I feel my age, my muscles are sore and my bones are cold. An hour-long talk with my sister allows me to just let go and cry, weep the sadness to the surface and let it overflow. There is no one event or action that caused this flood, it feeds on itself, gathering strength from the suppressed sorrow.
I sat myself down to a new task, a project that was repetitive but creative. I am organizing a holiday book fair for the Toadstool in Peterborough. Armed with a list of local author’s emails I sent out a flurry of requests for participation. Before I sent a request, I looked up each author and researched their work. It felt a little like stalking celebrities online. My own eggshell of existence seemed so insignificant.
By three o’clock, I had finished the list and covered the responses that were beginning to pour in. I realized I was still in my PJs, my lunch dishes were gluey and disgusting and the daylight would be gone in ninety minutes. the gloom crept back up my spine. Stripping the sheets from my bed, I made it back up with a crisp, clean set. I will end this day with a fresh start.

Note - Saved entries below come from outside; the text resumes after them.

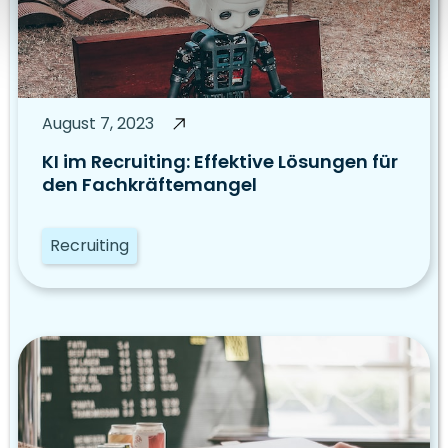
August 7, 2023
KI im Recruiting: Effektive Lösungen für
den Fachkräftemangel
Recruiting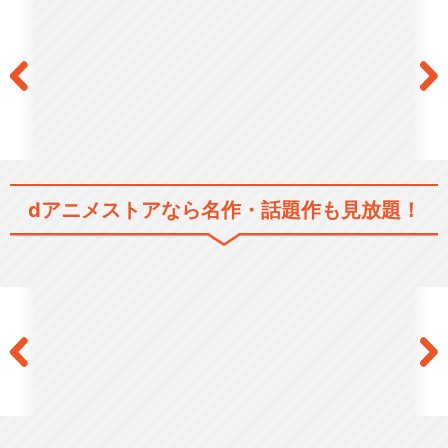
ン
秘密結社 鷹の爪 MAX
dアニメストアなら
名作・話題作も見放題！
秘密結社 鷹の爪 EX
秘密結社 鷹の爪DO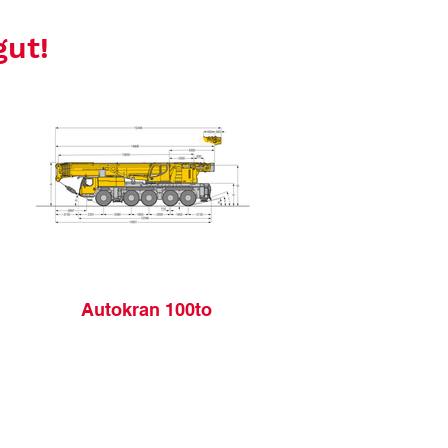
gut!
Autokran 100to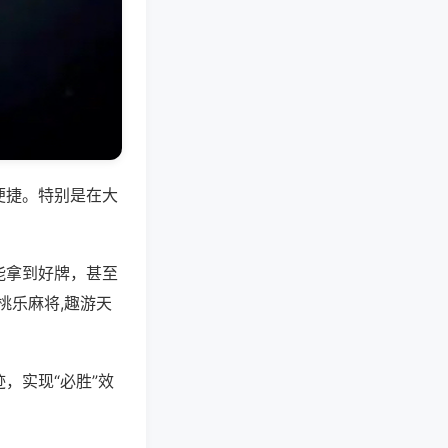
便捷。特别是在大
能拿到好牌，甚至
桃乐麻将,趣游天
，实现“必胜”效
。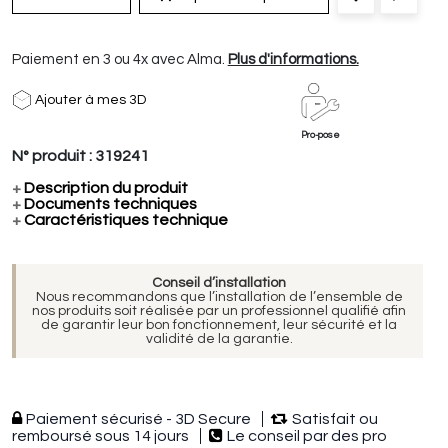
Paiement en 3 ou 4x avec Alma.
Plus d'informations.
Ajouter à mes 3D
Pro-pose
N° produit :
319241
+
Description du produit
+
Documents techniques
+
Caractéristiques technique
Conseil d’installation
Nous recommandons que l’installation de l’ensemble de
nos produits soit réalisée par un professionnel qualifié afin
de garantir leur bon fonctionnement, leur sécurité et la
validité de la garantie.
Paiement sécurisé - 3D Secure
Satisfait ou
remboursé sous 14 jours
Le conseil par des pro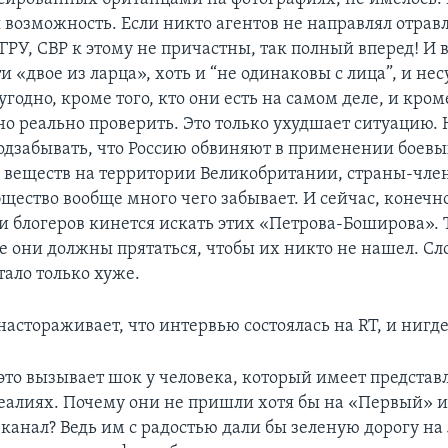
 возможность. Если никто агентов не направлял отрав
ГРУ, СВР к этому не причастны, так полный вперед! И 
и «двое из ларца», хоть и “не одинаковы с лица”, и не
угодно, кроме того, кто они есть на самом деле, и кром
о реально проверить. Это только ухудшает ситуацию.
одзабывать, что Россию обвиняют в применении боев
веществ на территории Великобритании, страны-чле
щество вообще много чего забывает. И сейчас, конечн
и блогеров кинется искать этих «Петрова-Боширова». 
е они должны прятаться, чтобы их никто не нашел. Сл
тало только хуже.
е настораживает, что интервью состоялась на RT, и нигд
, это вызывает шок у человека, который имеет представ
еалиях. Почему они не пришли хотя бы на «Первый» и
канал? Ведь им с радостью дали бы зеленую дорогу на 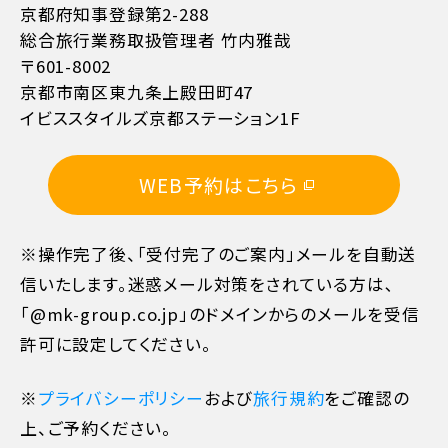
京都府知事登録第2-288
総合旅行業務取扱管理者 竹内雅哉
〒601-8002
京都市南区東九条上殿田町47
イビススタイルズ京都ステーション1F
11日目に当たる日以前
無料
WEB予約はこちら
10日目に当たる日以前
20%
※操作完了後、「受付完了のご案内」メールを自動送
7日目に当たる日以前
30%
信いたします。迷惑メール対策をされている方は､
「@mk-group.co.jp」のドメインからのメールを受信
旅行開始日の前日
40%
許可に設定してください。
旅行開始日の当日
50%
※
プライバシーポリシー
および
旅行規約
をご確認の
上、ご予約ください。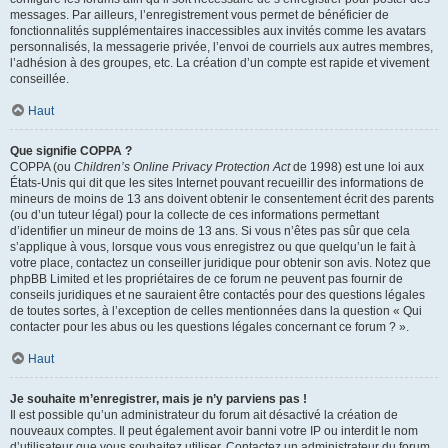
messages. Par ailleurs, l’enregistrement vous permet de bénéficier de
fonctionnalités supplémentaires inaccessibles aux invités comme les avatars
personnalisés, la messagerie privée, l’envoi de courriels aux autres membres,
l’adhésion à des groupes, etc. La création d’un compte est rapide et vivement
conseillée.
Haut
Que signifie COPPA ?
COPPA (ou
Children’s Online Privacy Protection Act
de 1998) est une loi aux
États-Unis qui dit que les sites Internet pouvant recueillir des informations de
mineurs de moins de 13 ans doivent obtenir le consentement écrit des parents
(ou d’un tuteur légal) pour la collecte de ces informations permettant
d’identifier un mineur de moins de 13 ans. Si vous n’êtes pas sûr que cela
s’applique à vous, lorsque vous vous enregistrez ou que quelqu’un le fait à
votre place, contactez un conseiller juridique pour obtenir son avis. Notez que
phpBB Limited et les propriétaires de ce forum ne peuvent pas fournir de
conseils juridiques et ne sauraient être contactés pour des questions légales
de toutes sortes, à l’exception de celles mentionnées dans la question « Qui
contacter pour les abus ou les questions légales concernant ce forum ? ».
Haut
Je souhaite m’enregistrer, mais je n’y parviens pas !
Il est possible qu’un administrateur du forum ait désactivé la création de
nouveaux comptes. Il peut également avoir banni votre IP ou interdit le nom
d’utilisateur que vous souhaitez utiliser. Contactez un administrateur du forum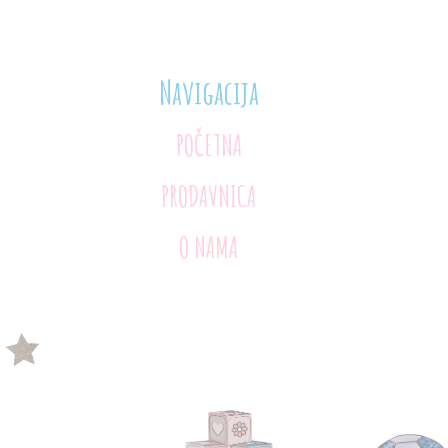
Navigacija
POČETNA
PRODAVNICA
O NAMA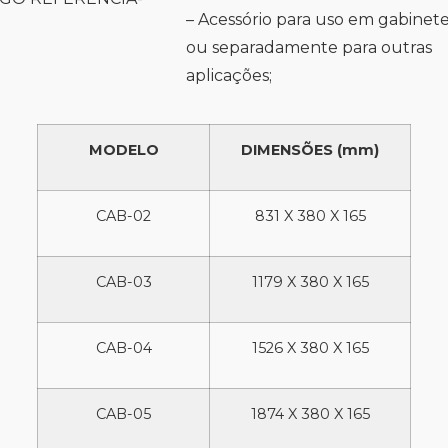
– Acessório para uso em gabinet
ou separadamente para outras
aplicações;
MODELO
DIMENSÕES (mm)
CAB-02
831 X 380 X 165
CAB-03
1179 X 380 X 165
CAB-04
1526 X 380 X 165
CAB-05
1874 X 380 X 165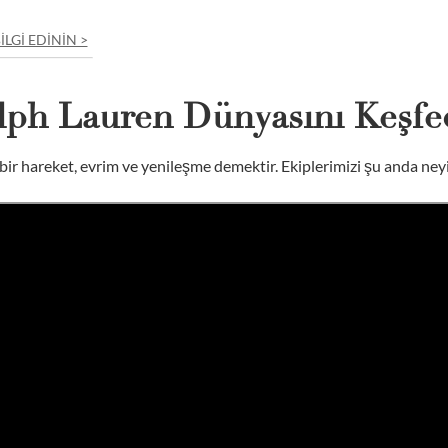
LGI EDININ >
lph Lauren Dünyasını Keşfe
bir hareket, evrim ve yenileşme demektir. Ekiplerimizi şu anda ney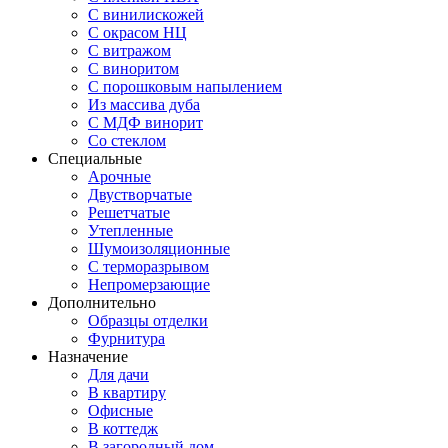
С винилискожей
С окрасом НЦ
С витражом
С виноритом
С порошковым напылением
Из массива дуба
С МДФ винорит
Со стеклом
Специальные
Арочные
Двустворчатые
Решетчатые
Утепленные
Шумоизоляционные
С терморазрывом
Непромерзающие
Дополнительно
Образцы отделки
Фурнитура
Назначение
Для дачи
В квартиру
Офисные
В коттедж
В загородный дом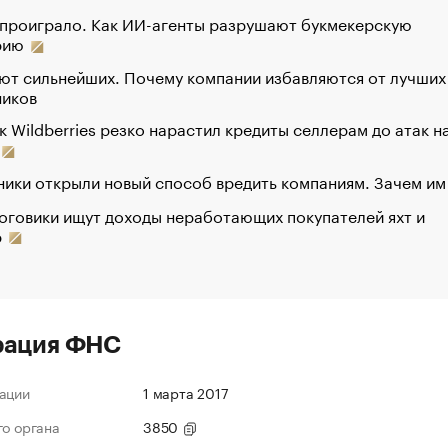
 проиграло. Как ИИ-агенты разрушают букмекерскую
рию
ют сильнейших. Почему компании избавляются от лучших
ников
к Wildberries резко нарастил кредиты селлерам до атак н
ики открыли новый способ вредить компаниям. Зачем им
оговики ищут доходы неработающих покупателей яхт и
р
рация ФНС
ации
1 марта 2017
го органа
3850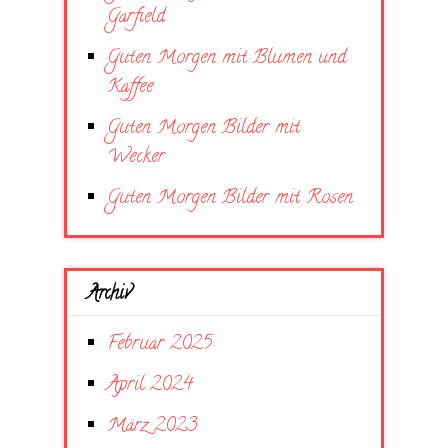
Garfield
Guten Morgen mit Blumen und
Kaffee
Guten Morgen Bilder mit
Wecker
Guten Morgen Bilder mit Rosen
Archiv
Februar 2025
April 2024
März 2023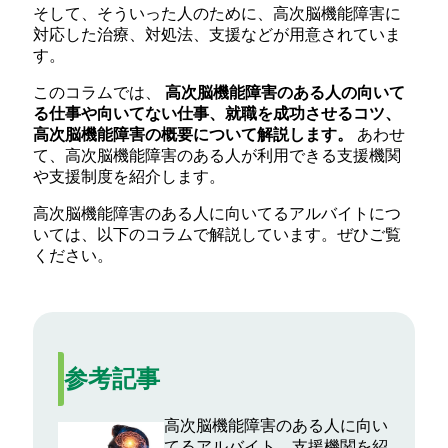
そして、そういった人のために、高次脳機能障害に
対応した治療、対処法、支援などが用意されていま
す。
このコラムでは、
高次脳機能障害のある人の向いて
る仕事や向いてない仕事、就職を成功させるコツ、
高次脳機能障害の概要について解説します。
あわせ
て、高次脳機能障害のある人が利用できる支援機関
や支援制度を紹介します。
高次脳機能障害のある人に向いてるアルバイトにつ
いては、以下のコラムで解説しています。ぜひご覧
ください。
参考記事
高次脳機能障害のある人に向い
てるアルバイト 支援機関を紹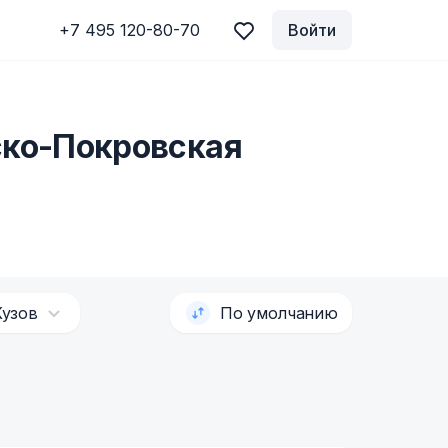
+7 495 120-80-70
Войти
ско-Покровская
Кузов
По умолчанию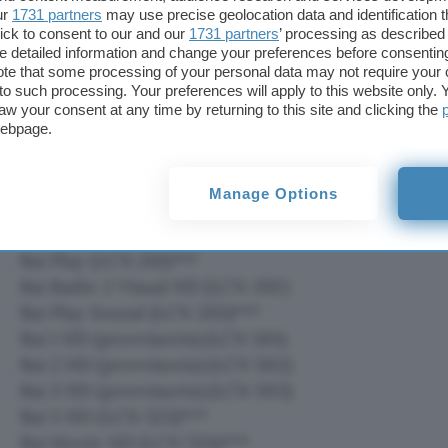
No Name Radio powered by Rai (LCN 712)***
ur
1731 partners
may use precise geolocation data and identification 
ick to consent to our and our
1731 partners
’ processing as described 
MUX B RAI DVB-T2 Ch 40 (Freq 626 Mhz) – P:32K
detailed information and change your preferences before consenting
te that some processing of your personal data may not require your 
(Disponibili 36,50 Mbps)
t to such processing. Your preferences will apply to this website only
Rai 4 HD (LCN 21)
aw your consent at any time by returning to this site and clicking the
Rai Premium HD (LCN 25)
webpage.
Rai News 24 HD (LCN 48)
Rai Storia HD (LCN 54)
Manage Options
Rai Scuola HD (LCN 57)
Rai 4K Test (LCN 100)********
Rai Play (LCN 201)***
Rai Radio 2 Visual HD (LCN 202)
Rai Play Sound (LCN 203)***
Rai 1 HD (provvisorio) (LCN 501)
Rai 2 HD (provvisorio) (LCN 502)
Rai 3 HD (provvisorio) (LCN 503)
Rai 5 HD (LCN 523)***
Rai Movie HD (LCN 524)***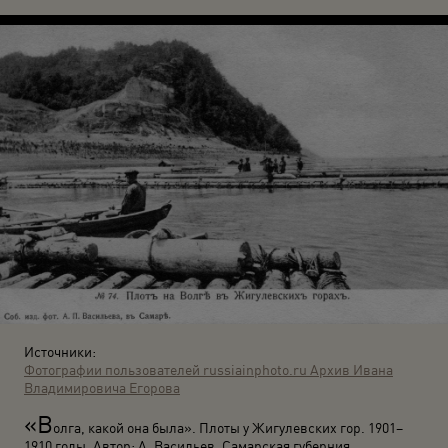
Источники:
Фотографии пользователей russiainphoto.ru
Архив Ивана
Владимировича Егорова
«В
олга, какой она была». Плоты у Жигулевских гор. 1901–
1910 годы. Автор: А. Васильев. Самарская губерния.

I walked out to the back deck and looked into the woods. It is the proverbial “stick season.” Clearing the road into my forest has opened the view even more. As my friend and fellow blogger Alan said recently, the bones of the forest are revealed. It was cold, but rather than retrieve a jacket, I stayed perfectly still, counting my breaths and allowing myself to just feel. A brisk walk up the new “road” with Alice focused my eyes on the minutiae I have missed all day.
When I sat back down, an hour later, the sadness was still with me but its weight was bearable. My mailbox was full of positive and supportive responses from the authors about the book fair…voices reaching out from others who know the solitude and sometimes, the quiet despair of choosing a creative life.